▶ _Source excerpt_:
'''

A papal bull of Pope Urban VIII, 1637.

Public domain.

A task force mandated by Synod 2012 to examine the Doctrine of Discovery will be starting its work next week with a two-day meeting at the Christian Reformed Church Indian Center in Denver, Colo.

Synod 2012 affirmed a report calling for the CRC to examine, better understand, and respond to the Doctrine of Discovery, a theory of law on colonial expansion that has been used for more than 500 years.

Synod also instructed the task force to examine the document’s historical impact and its continuing effects on indigenous peoples in Canada and the United States.

The CRC’s Board of Trustees (BOT) formed the task force in September 2012.

“This task force came out of a recommendation of the Creation Stewardship Task Force that was discussed at Synod 2012,” says Mike Hogeterp, a task force member who serves as director of the CRC’s Centre for Public Dialogue in Canada.

The Doctrine of Discovery is a theory of international laws justifying colonial expansion into North and South America, arising from a series of papal bulls (declarations) issued issued by the Catholic Church granting European powers the right to take over land in North America.

Besides the papal bulls, the doctrine emerged from the reflections of political philosophers and legal precedents.

The U.S. Supreme Court, for instance, dealt with the issue in 1823 and issued a series of decisions upholding the right of newcomers to the U.S. to lay claim to the lands, ultimately forcing Native Americans onto reservations.

“The roots of the doctrine may date back 500 years but it’s implications remain fresh in indigenous communities,” says Hogeterp, adding that the CRC’s Canadian Ministries have been putting an emphasis on justice and reconciliation with indigenous peoples.

The nine-member task force will address such questions as how and why the Doctrine of Discovery came to be and what was the role of the church and European social/cultural attitudes in its creation and propagation.

The task force will likely make recommendations to the BOT in 2014 on how the CRC ought to respond to the Doctrine of Discovery. It also will conduct a number of hearings.

“I feel this is an important issue for the CRCNA because as a denomination we have been trying to grow in our diversity, especially in leadership, both in our local churches as well as for the entire denomination,” says Mark Charles, a Navajo writer, CRC member and Native Rights activist who is member of the task force.

“In order for us to make headway in this growth we need to understand how we have allowed doctrines, like the Doctrine of Discovery, to mold and influence our thinking, our actions, our structures and our theology,” Charles says.

'''

▶ _Tasks to complete_:
A - Reproduce word for word the stretch of the Doctrine of Discovery article from "The nine-member task" through "number of hearings.".
B - Decide whether each statement agrees with the Doctrine of Discovery article, answering yes or no and quoting the deciding words: (i) The CRC's Board of Trustees formed the task force in September 2012. (ii) The task force has twelve members. (iii) The U.S. Supreme Court dealt with the issue in 1823.
Nothing in the lines that come next is needed here.

▶ _Raw records_:
'''

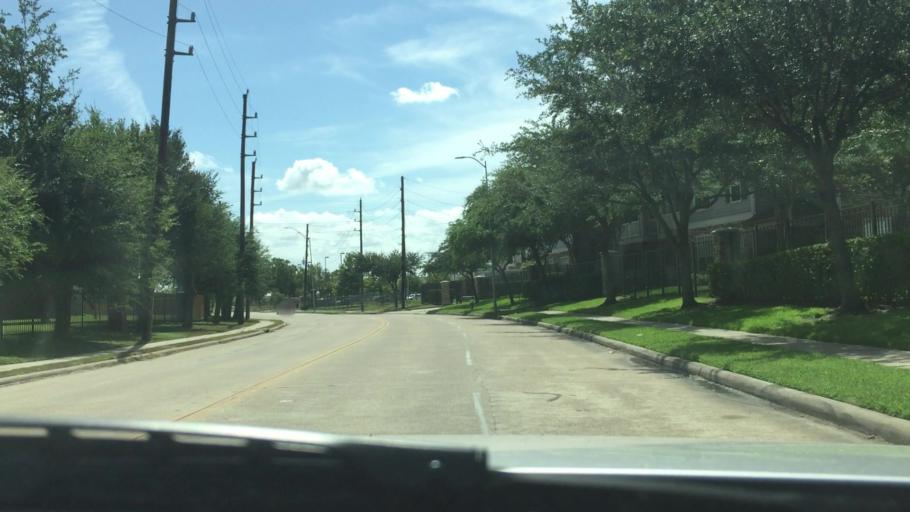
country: US
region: Texas
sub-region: Harris County
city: Bunker Hill Village
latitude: 29.7338
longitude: -95.5979
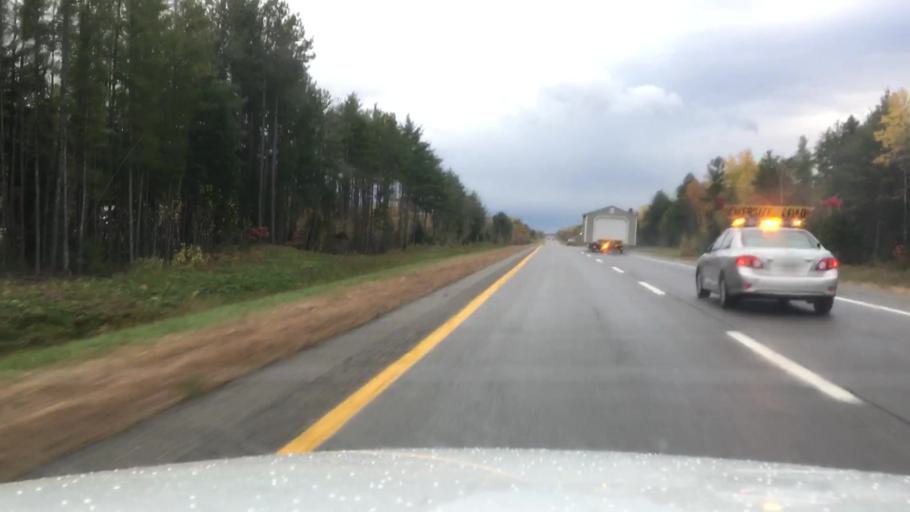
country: US
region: Maine
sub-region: Penobscot County
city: Howland
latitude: 45.2600
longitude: -68.6808
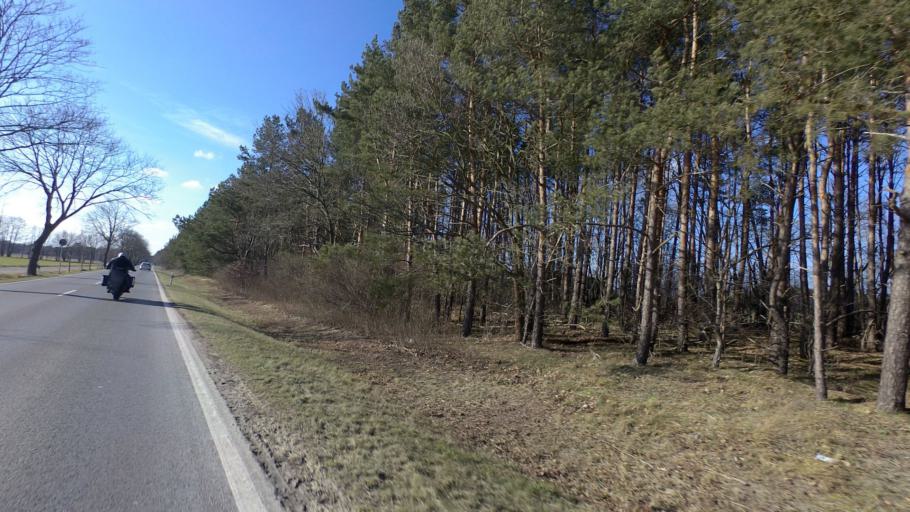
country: DE
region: Brandenburg
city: Birkenwerder
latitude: 52.7583
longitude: 13.3463
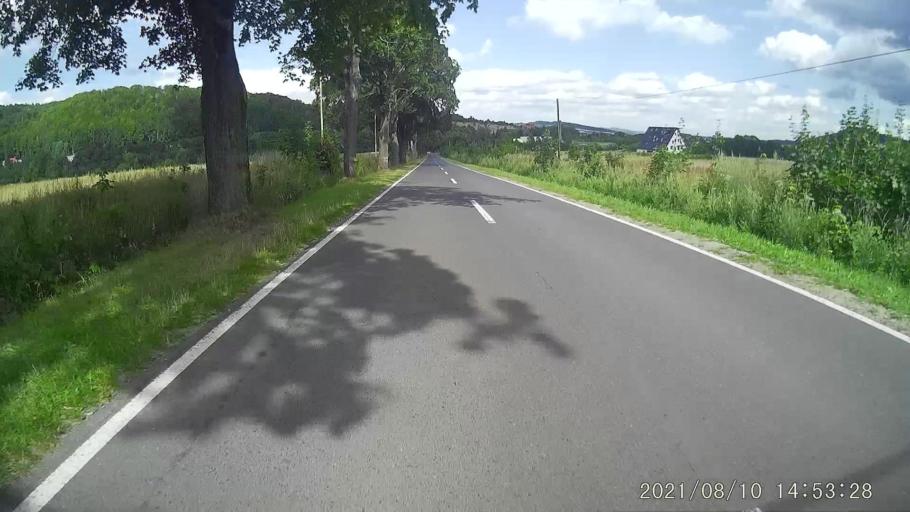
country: PL
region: Lower Silesian Voivodeship
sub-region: Powiat klodzki
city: Radkow
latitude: 50.4962
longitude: 16.3764
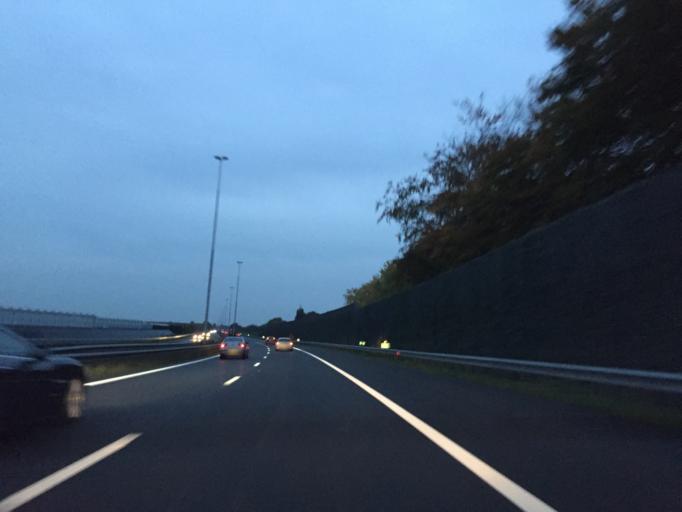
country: NL
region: North Brabant
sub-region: Gemeente Heusden
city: Heusden
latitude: 51.6920
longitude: 5.1182
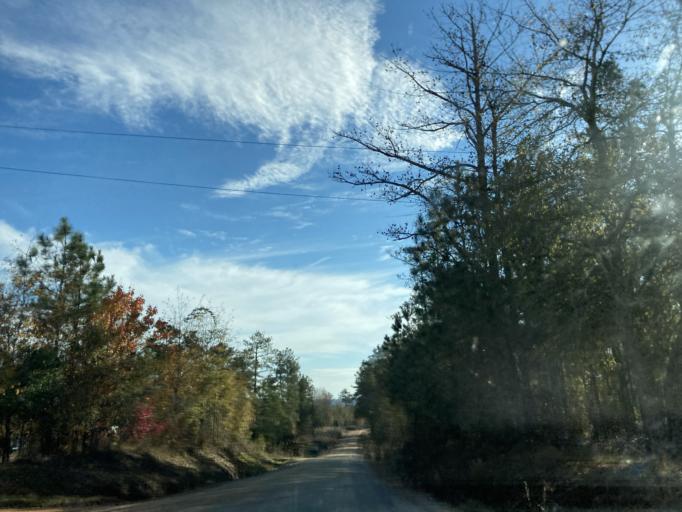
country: US
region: Georgia
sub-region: Jones County
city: Gray
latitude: 32.8905
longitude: -83.4882
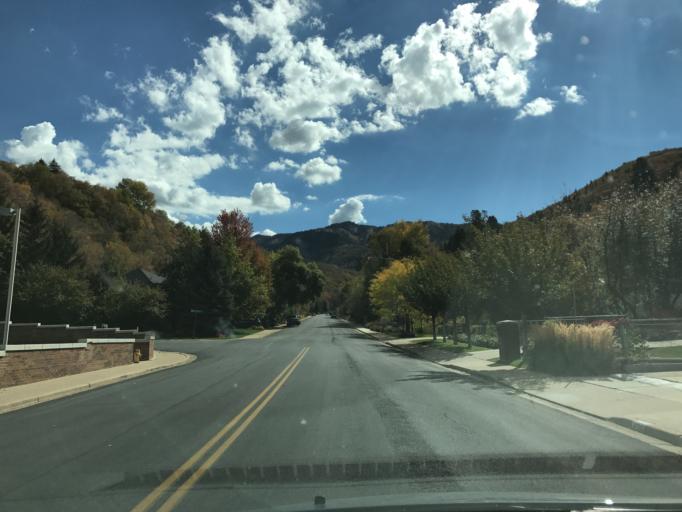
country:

'''

▶ _Exercise responses_:
A -
The nine-member task force will address such questions as how and why the Doctrine of Discovery came to be and what was the role of the church and European social/cultural attitudes in its creation and propagation.

The task force will likely make recommendations to the BOT in 2014 on how the CRC ought to respond to the Doctrine of Discovery. It also will conduct a number of hearings.

B -
(i) Yes: "The CRC’s Board of Trustees (BOT) formed the task force in September 2012."
(ii) No: "The nine-member task force"
(iii) Yes: "The U.S. Supreme Court, for instance, dealt with the issue in 1823"